The whole listing, pictures aside, should be reproduced exactly.

• • • •

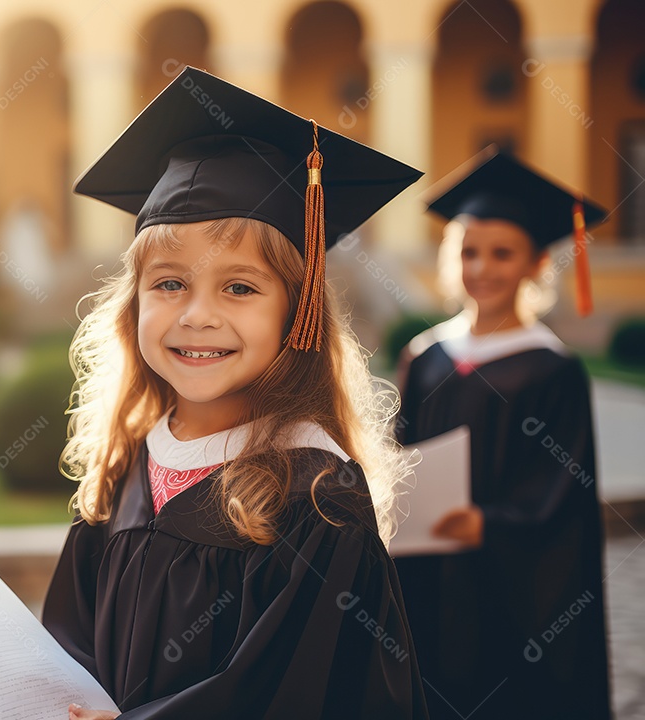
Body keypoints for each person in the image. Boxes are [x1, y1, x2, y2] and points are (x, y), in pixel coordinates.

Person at [38, 66, 428, 719]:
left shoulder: (316, 500)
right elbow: (70, 647)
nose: (197, 315)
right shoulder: (126, 467)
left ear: (296, 312)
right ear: (132, 304)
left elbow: (288, 695)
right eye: (168, 284)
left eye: (240, 287)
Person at [394, 147, 612, 719]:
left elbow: (564, 494)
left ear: (537, 264)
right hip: (426, 567)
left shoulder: (551, 367)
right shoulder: (427, 356)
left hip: (506, 583)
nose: (482, 268)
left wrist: (488, 523)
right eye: (468, 252)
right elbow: (399, 451)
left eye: (502, 254)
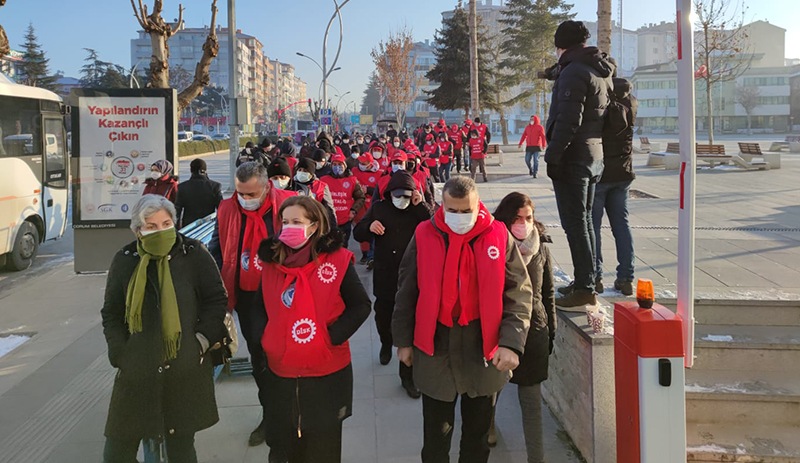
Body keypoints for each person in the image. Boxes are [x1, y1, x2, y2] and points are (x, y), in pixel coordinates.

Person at [392, 176, 533, 463]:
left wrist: (512, 342)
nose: (459, 218)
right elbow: (407, 289)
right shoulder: (424, 234)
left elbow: (518, 292)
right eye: (452, 211)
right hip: (436, 343)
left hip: (483, 344)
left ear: (477, 204)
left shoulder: (497, 234)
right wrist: (403, 341)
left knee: (477, 437)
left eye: (465, 211)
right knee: (436, 436)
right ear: (441, 206)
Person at [101, 194, 228, 463]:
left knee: (181, 449)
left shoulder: (193, 254)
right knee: (117, 452)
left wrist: (201, 341)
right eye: (152, 226)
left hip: (184, 369)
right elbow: (111, 312)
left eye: (166, 223)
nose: (161, 231)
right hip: (137, 371)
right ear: (138, 230)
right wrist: (119, 352)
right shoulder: (125, 260)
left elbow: (216, 300)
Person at [255, 195, 371, 463]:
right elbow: (259, 308)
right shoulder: (272, 264)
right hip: (281, 374)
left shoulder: (338, 260)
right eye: (285, 222)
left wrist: (329, 337)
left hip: (326, 374)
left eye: (297, 221)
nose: (289, 227)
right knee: (285, 448)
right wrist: (267, 339)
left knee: (323, 449)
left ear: (314, 225)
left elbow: (361, 306)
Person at [207, 162, 297, 448]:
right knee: (260, 358)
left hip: (286, 295)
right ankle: (270, 414)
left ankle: (294, 412)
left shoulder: (289, 205)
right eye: (240, 193)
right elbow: (217, 247)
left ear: (267, 186)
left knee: (290, 355)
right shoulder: (227, 209)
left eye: (252, 194)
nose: (246, 199)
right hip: (248, 297)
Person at [544, 20, 614, 308]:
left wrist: (553, 155)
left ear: (562, 45)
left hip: (574, 157)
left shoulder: (574, 72)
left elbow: (568, 120)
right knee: (586, 222)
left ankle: (585, 286)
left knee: (575, 223)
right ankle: (590, 277)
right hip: (594, 154)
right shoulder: (600, 70)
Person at [353, 172, 432, 398]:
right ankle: (386, 343)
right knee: (383, 317)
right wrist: (370, 227)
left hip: (413, 277)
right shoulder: (379, 208)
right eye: (397, 196)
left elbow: (435, 224)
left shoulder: (418, 210)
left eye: (406, 196)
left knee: (410, 325)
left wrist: (421, 205)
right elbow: (359, 232)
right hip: (386, 275)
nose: (401, 200)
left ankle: (407, 376)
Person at [490, 192, 556, 463]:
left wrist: (550, 330)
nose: (523, 223)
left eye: (528, 217)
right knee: (492, 390)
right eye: (517, 218)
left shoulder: (540, 247)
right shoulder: (492, 245)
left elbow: (548, 291)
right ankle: (489, 426)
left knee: (531, 402)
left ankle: (536, 458)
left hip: (534, 332)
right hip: (499, 330)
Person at [592, 76, 638, 296]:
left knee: (593, 228)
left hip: (600, 174)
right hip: (623, 172)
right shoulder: (631, 102)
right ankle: (626, 278)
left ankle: (596, 277)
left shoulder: (600, 99)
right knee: (622, 224)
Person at [319, 154, 366, 247]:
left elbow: (360, 197)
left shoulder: (352, 180)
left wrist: (353, 211)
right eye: (335, 164)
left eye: (340, 164)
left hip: (345, 220)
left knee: (343, 247)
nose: (337, 167)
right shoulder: (324, 180)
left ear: (345, 165)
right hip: (328, 220)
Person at [174, 159, 223, 228]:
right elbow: (221, 209)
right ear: (205, 170)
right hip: (208, 226)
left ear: (191, 170)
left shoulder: (182, 187)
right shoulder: (215, 186)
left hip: (188, 227)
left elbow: (177, 211)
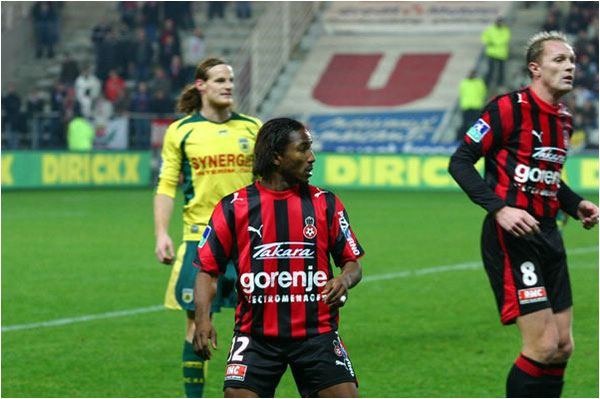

• • • •

» Answer box:
Body keypoints for each person in the image. Boxes are [x1, y1, x2, y2] and points are (x, y), in pixel coordinates.

Person at [38, 66, 428, 719]:
left shoulder: (316, 500)
right elbow: (70, 647)
nose: (197, 315)
right shoulder: (126, 467)
left ear: (296, 312)
right ear: (132, 304)
left elbow: (288, 695)
right eye: (168, 284)
left eye: (240, 287)
Person at [394, 147, 612, 719]:
left elbow: (564, 494)
left ear: (537, 264)
right hip: (426, 567)
left shoulder: (551, 367)
right shoulder: (427, 356)
left hip: (506, 583)
nose: (482, 268)
left wrist: (488, 523)
right eye: (468, 252)
right elbow: (399, 451)
left eye: (502, 254)
Body keypoints for each person in the image. Boxes are [x1, y1, x2, y2] and points are (x, y), in pixel coordinates.

Person at [392, 176, 533, 463]:
left wrist: (512, 342)
nose: (459, 218)
right elbow: (407, 289)
right shoulder: (424, 234)
left elbow: (518, 292)
right eye: (452, 211)
right hip: (436, 343)
left hip: (483, 344)
left ear: (477, 204)
left shoulder: (497, 234)
right wrist: (403, 341)
left knee: (477, 437)
left eye: (465, 211)
right knee: (436, 436)
right ear: (441, 206)
Person at [101, 194, 228, 463]:
left knee: (181, 449)
left shoulder: (193, 254)
right knee: (117, 452)
left wrist: (201, 341)
right eye: (152, 226)
left hip: (184, 369)
right elbow: (111, 312)
left eye: (166, 223)
nose: (161, 231)
right hip: (137, 371)
right ear: (138, 230)
right wrist: (119, 352)
right shoulder: (125, 260)
left elbow: (216, 300)
Person at [255, 195, 371, 463]:
right elbow: (259, 308)
right shoulder: (272, 264)
right hip: (281, 374)
left shoulder: (338, 260)
right eye: (285, 222)
left wrist: (329, 337)
left hip: (326, 374)
left eye: (297, 221)
nose: (289, 227)
right knee: (285, 448)
right wrist: (267, 339)
left knee: (323, 449)
left ear: (314, 225)
left elbow: (361, 306)
Person at [207, 162, 297, 448]:
right knee: (260, 358)
left hip: (286, 295)
right ankle: (270, 414)
left ankle: (294, 412)
left shoulder: (289, 205)
right eye: (240, 193)
right elbow: (217, 247)
left ear: (267, 186)
left knee: (290, 355)
right shoulder: (227, 209)
left eye: (252, 194)
nose: (246, 199)
right hip: (248, 297)
Person at [544, 20, 614, 308]:
left wrist: (553, 155)
left ear: (562, 45)
left hip: (574, 157)
left shoulder: (574, 72)
left elbow: (568, 120)
right knee: (586, 222)
left ankle: (585, 286)
left knee: (575, 223)
right ankle: (590, 277)
right hip: (594, 154)
right shoulder: (600, 70)
Person at [353, 172, 432, 398]:
right ankle: (386, 343)
right knee: (383, 317)
right wrist: (370, 227)
left hip: (413, 277)
right shoulder: (379, 208)
right eye: (397, 196)
left elbow: (435, 224)
left shoulder: (418, 210)
left eye: (406, 196)
left knee: (410, 325)
left wrist: (421, 205)
right elbow: (359, 232)
right hip: (386, 275)
nose: (401, 200)
left ankle: (407, 376)
Person at [490, 192, 556, 463]:
left wrist: (550, 330)
nose: (523, 223)
left eye: (528, 217)
right knee: (492, 390)
right eye: (517, 218)
left shoulder: (540, 247)
right shoulder: (492, 245)
left elbow: (548, 291)
right ankle: (489, 426)
left knee: (531, 402)
left ankle: (536, 458)
left hip: (534, 332)
right hip: (499, 330)
Person at [592, 76, 638, 296]:
left knee: (593, 228)
left hip: (600, 174)
right hip: (623, 172)
right shoulder: (631, 102)
right ankle: (626, 278)
left ankle: (596, 277)
left shoulder: (600, 99)
right knee: (622, 224)
Person at [319, 154, 366, 247]:
left elbow: (360, 197)
left shoulder: (352, 180)
left wrist: (353, 211)
right eye: (335, 164)
left eye: (340, 164)
left hip: (345, 220)
left knee: (343, 247)
nose: (337, 167)
right shoulder: (324, 180)
left ear: (345, 165)
right hip: (328, 220)
Person at [174, 159, 223, 228]:
right elbow: (221, 209)
right ear: (205, 170)
right hip: (208, 226)
left ear: (191, 170)
left shoulder: (182, 187)
right shoulder: (215, 186)
left hip: (188, 227)
left elbow: (177, 211)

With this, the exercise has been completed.